Collected data entries
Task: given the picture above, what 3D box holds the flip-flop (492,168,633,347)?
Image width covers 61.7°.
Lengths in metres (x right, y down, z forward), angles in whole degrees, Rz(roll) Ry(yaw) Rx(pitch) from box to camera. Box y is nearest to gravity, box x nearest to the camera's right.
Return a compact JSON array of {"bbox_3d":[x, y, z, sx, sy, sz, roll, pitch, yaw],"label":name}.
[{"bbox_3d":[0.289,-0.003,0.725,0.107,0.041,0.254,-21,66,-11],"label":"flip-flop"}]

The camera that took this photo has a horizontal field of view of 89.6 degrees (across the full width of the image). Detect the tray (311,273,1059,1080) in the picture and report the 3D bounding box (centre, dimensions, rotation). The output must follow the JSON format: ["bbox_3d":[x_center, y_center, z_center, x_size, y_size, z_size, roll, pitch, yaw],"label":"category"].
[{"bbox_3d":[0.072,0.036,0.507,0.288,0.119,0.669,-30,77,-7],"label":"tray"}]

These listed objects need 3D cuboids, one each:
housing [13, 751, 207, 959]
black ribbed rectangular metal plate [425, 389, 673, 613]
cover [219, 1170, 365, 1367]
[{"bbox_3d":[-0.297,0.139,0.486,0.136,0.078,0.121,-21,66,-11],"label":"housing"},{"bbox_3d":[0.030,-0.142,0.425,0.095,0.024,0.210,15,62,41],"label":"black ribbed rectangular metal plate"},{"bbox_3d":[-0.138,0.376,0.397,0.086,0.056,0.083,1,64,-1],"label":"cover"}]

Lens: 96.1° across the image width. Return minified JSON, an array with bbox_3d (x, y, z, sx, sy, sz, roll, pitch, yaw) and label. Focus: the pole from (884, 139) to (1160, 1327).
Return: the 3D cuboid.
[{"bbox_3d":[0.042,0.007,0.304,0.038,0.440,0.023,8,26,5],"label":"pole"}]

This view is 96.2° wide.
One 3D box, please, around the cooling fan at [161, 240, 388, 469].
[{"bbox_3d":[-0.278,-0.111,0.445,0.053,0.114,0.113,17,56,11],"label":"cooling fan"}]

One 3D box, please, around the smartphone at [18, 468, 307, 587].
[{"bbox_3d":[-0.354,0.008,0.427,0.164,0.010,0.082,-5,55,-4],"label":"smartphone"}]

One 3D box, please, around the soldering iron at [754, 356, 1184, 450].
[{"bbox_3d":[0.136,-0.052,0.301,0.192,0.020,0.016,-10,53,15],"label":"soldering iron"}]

WHAT TO DO
The answer is every line in the data where the word "from" appears.

COMPLETED TASK
Lengths in metres (x right, y down, z forward), angles in whole degrees, Rz(roll) Ry(yaw) Rx(pitch) from box to camera. Box y is nearest to gravity, box x nearest to the camera's right.
Lens: 96.1° across the image width. Return minified JSON, an array with bbox_3d (x, y, z, sx, sy, sz, roll, pitch, yaw) and label. Focus: the pole from (884, 139) to (1160, 1327).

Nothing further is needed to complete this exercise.